The next big question in the COVID-19 pandemic remains antibody testing — a way to determine whether someone has been exposed to the virus and might have developed some immunity.

But antibody tests remain fraught with uncertainties. Many of the test kits now flooding the market have proved unreliable. Moreover, the experts don’t yet know for sure whether the antibodies provide immunity.

The finger-prick version of the test can yield results in 15 minutes — which would help determine who has already recovered from an infection. Labs offering antibody tests in Tucson and Phoenix have been overwhelmed with demand, and other less rigorous settings have provided mixed results. A positive antibody test might provide a sign a person’s less likely to get infected a second time. This might help determine who would face the least risk if they are tending to COVID-19 patients or returning to work.

The MHA Foundation is in the process of ordering antibody tests from South Korea, in hopes of offering testing in Payson. 

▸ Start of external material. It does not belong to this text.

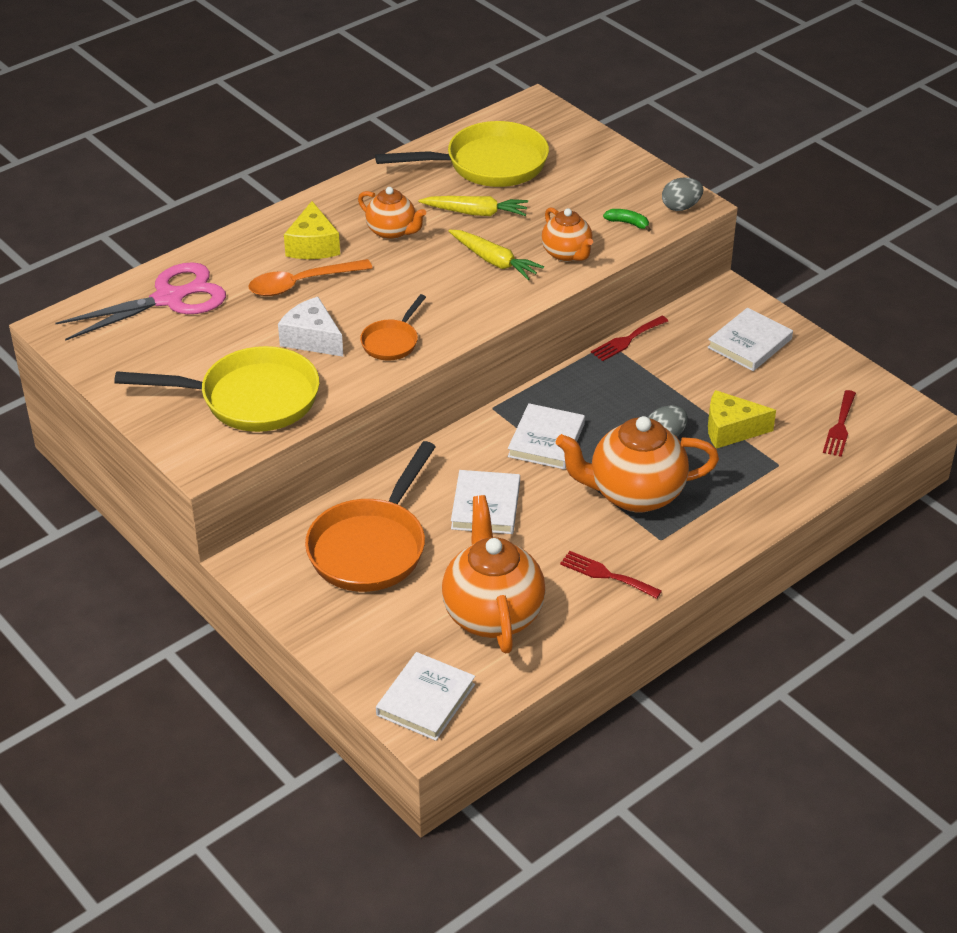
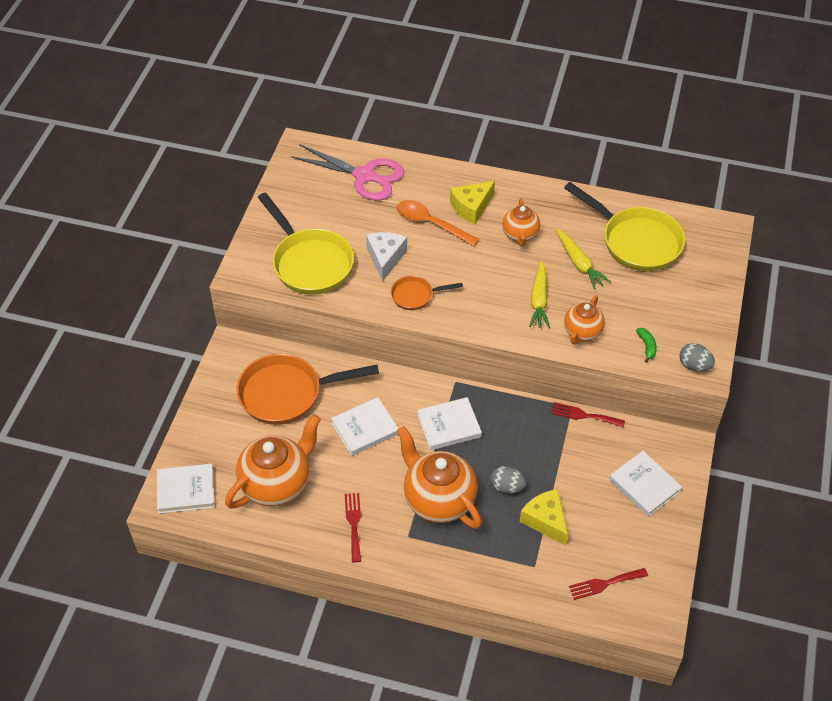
camera: 55 degrees right, 10 degrees up
(749, 343) = (644, 485): white book -> white book turned 45 degrees clockwise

Sonora Quest laboratories will perform antibody tests, which cost $65 — but only with a doctor’s order. You must schedule an appointment ( The lab has offices in Payson and Show Low, but most of its offices are in the Valley.

The test detects IgG antibodies, but not an active infection with the virus.

Meanwhile, the University of Arizona has announced plans to use antibody tests to screen a random sample of some 250,000 people. This would provide the first solid information on how widespread the virus has become in the state, since studies suggest half of the people infected may not develop symptoms but still spread the virus. One study in New York suggested as many as 20% of the people may have already been infected. Other studies have put the number in even some hard-hit communities at closer to 1%-5%.

A different test involving a throat swab sent to a medical lab is used to confirm an active infection. This swab test also has a problem — mostly because of the difficulty of taking a sample without triggering explosive coughing. As a result, some studies suggest that the throat-swab test may frequently miss an infection — perhaps as high as 30%. The test is more than 99% accurate when it detects an infection, but it takes days to get a result back from a lab.

The antibody test may prove useful in reopening the economy and tracking the true spread of the virus. Currently, doctors estimate the fatality rate for those who test positive with the swab tests varies from 1% to 3% — roughly 10 times the rate of a typical flu strain. However, some studies suggest 50 to 80 people are actually infected for each person who tests positive. Almost everyone tested for the active virus has serious symptoms. But if the true infection rate is 50 times the confirmed case rate, then the COVID-19 death rate might actually be similar to the flu. Some 75% of the confirmed deaths have taken place among the elderly and people with risk factors like diabetes, heart disease and other conditions.

So the antibody testing provides a way to understand the extent of the pandemic, which has killed more than 200,000 people worldwide — including 60,000 in the United States and 304 in Arizona. Studies suggest only half of the actual deaths end up in the official statistics.